(Data records)
- - - -

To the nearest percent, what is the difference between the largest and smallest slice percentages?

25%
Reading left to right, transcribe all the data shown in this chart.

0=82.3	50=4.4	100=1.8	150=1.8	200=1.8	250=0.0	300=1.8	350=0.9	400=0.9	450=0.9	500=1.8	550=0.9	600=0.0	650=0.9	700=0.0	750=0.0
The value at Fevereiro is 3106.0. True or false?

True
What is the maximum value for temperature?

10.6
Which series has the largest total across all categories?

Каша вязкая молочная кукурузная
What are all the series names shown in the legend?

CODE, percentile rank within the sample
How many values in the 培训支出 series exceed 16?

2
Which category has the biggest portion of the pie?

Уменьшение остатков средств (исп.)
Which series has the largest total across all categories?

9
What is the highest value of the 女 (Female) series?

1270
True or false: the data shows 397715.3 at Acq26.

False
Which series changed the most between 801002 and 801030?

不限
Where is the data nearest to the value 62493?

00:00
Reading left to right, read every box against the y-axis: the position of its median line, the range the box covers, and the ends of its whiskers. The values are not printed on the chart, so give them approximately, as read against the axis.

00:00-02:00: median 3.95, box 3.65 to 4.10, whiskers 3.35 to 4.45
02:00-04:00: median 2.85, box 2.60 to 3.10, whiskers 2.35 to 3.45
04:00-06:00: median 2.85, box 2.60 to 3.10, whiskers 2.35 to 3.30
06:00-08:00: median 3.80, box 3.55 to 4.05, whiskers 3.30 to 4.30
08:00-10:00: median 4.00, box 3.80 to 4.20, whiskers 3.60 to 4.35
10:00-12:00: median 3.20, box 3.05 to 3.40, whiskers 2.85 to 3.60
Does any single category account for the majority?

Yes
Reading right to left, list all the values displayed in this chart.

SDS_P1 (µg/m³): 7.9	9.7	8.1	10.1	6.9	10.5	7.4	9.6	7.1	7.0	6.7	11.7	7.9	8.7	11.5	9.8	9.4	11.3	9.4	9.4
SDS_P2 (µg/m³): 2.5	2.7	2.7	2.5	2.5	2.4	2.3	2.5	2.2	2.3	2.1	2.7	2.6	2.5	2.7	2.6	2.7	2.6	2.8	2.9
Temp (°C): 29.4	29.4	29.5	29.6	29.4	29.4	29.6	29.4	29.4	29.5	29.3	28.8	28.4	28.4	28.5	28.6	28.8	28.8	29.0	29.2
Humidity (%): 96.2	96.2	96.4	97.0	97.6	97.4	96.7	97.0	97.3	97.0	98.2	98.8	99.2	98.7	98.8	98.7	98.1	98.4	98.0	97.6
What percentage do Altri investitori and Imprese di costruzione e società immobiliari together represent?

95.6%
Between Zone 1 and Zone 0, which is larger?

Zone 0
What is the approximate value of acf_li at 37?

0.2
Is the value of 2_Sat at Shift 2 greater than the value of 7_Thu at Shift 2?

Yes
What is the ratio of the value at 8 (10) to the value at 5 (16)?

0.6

- - - -

■ **TASK TO COMPLETE**
Please copy the entire listing above word for word, keeping every line.

■ **EXERCISE SOLUTION**
To the nearest percent, what is the difference between the largest and smallest slice percentages?

25%
Reading left to right, transcribe all the data shown in this chart.

0=82.3	50=4.4	100=1.8	150=1.8	200=1.8	250=0.0	300=1.8	350=0.9	400=0.9	450=0.9	500=1.8	550=0.9	600=0.0	650=0.9	700=0.0	750=0.0
The value at Fevereiro is 3106.0. True or false?

True
What is the maximum value for temperature?

10.6
Which series has the largest total across all categories?

Каша вязкая молочная кукурузная
What are all the series names shown in the legend?

CODE, percentile rank within the sample
How many values in the 培训支出 series exceed 16?

2
Which category has the biggest portion of the pie?

Уменьшение остатков средств (исп.)
Which series has the largest total across all categories?

9
What is the highest value of the 女 (Female) series?

1270
True or false: the data shows 397715.3 at Acq26.

False
Which series changed the most between 801002 and 801030?

不限
Where is the data nearest to the value 62493?

00:00
Reading left to right, read every box against the y-axis: the position of its median line, the range the box covers, and the ends of its whiskers. The values are not printed on the chart, so give them approximately, as read against the axis.

00:00-02:00: median 3.95, box 3.65 to 4.10, whiskers 3.35 to 4.45
02:00-04:00: median 2.85, box 2.60 to 3.10, whiskers 2.35 to 3.45
04:00-06:00: median 2.85, box 2.60 to 3.10, whiskers 2.35 to 3.30
06:00-08:00: median 3.80, box 3.55 to 4.05, whiskers 3.30 to 4.30
08:00-10:00: median 4.00, box 3.80 to 4.20, whiskers 3.60 to 4.35
10:00-12:00: median 3.20, box 3.05 to 3.40, whiskers 2.85 to 3.60
Does any single category account for the majority?

Yes
Reading right to left, list all the values displayed in this chart.

SDS_P1 (µg/m³): 7.9	9.7	8.1	10.1	6.9	10.5	7.4	9.6	7.1	7.0	6.7	11.7	7.9	8.7	11.5	9.8	9.4	11.3	9.4	9.4
SDS_P2 (µg/m³): 2.5	2.7	2.7	2.5	2.5	2.4	2.3	2.5	2.2	2.3	2.1	2.7	2.6	2.5	2.7	2.6	2.7	2.6	2.8	2.9
Temp (°C): 29.4	29.4	29.5	29.6	29.4	29.4	29.6	29.4	29.4	29.5	29.3	28.8	28.4	28.4	28.5	28.6	28.8	28.8	29.0	29.2
Humidity (%): 96.2	96.2	96.4	97.0	97.6	97.4	96.7	97.0	97.3	97.0	98.2	98.8	99.2	98.7	98.8	98.7	98.1	98.4	98.0	97.6
What percentage do Altri investitori and Imprese di costruzione e società immobiliari together represent?

95.6%
Between Zone 1 and Zone 0, which is larger?

Zone 0
What is the approximate value of acf_li at 37?

0.2
Is the value of 2_Sat at Shift 2 greater than the value of 7_Thu at Shift 2?

Yes
What is the ratio of the value at 8 (10) to the value at 5 (16)?

0.6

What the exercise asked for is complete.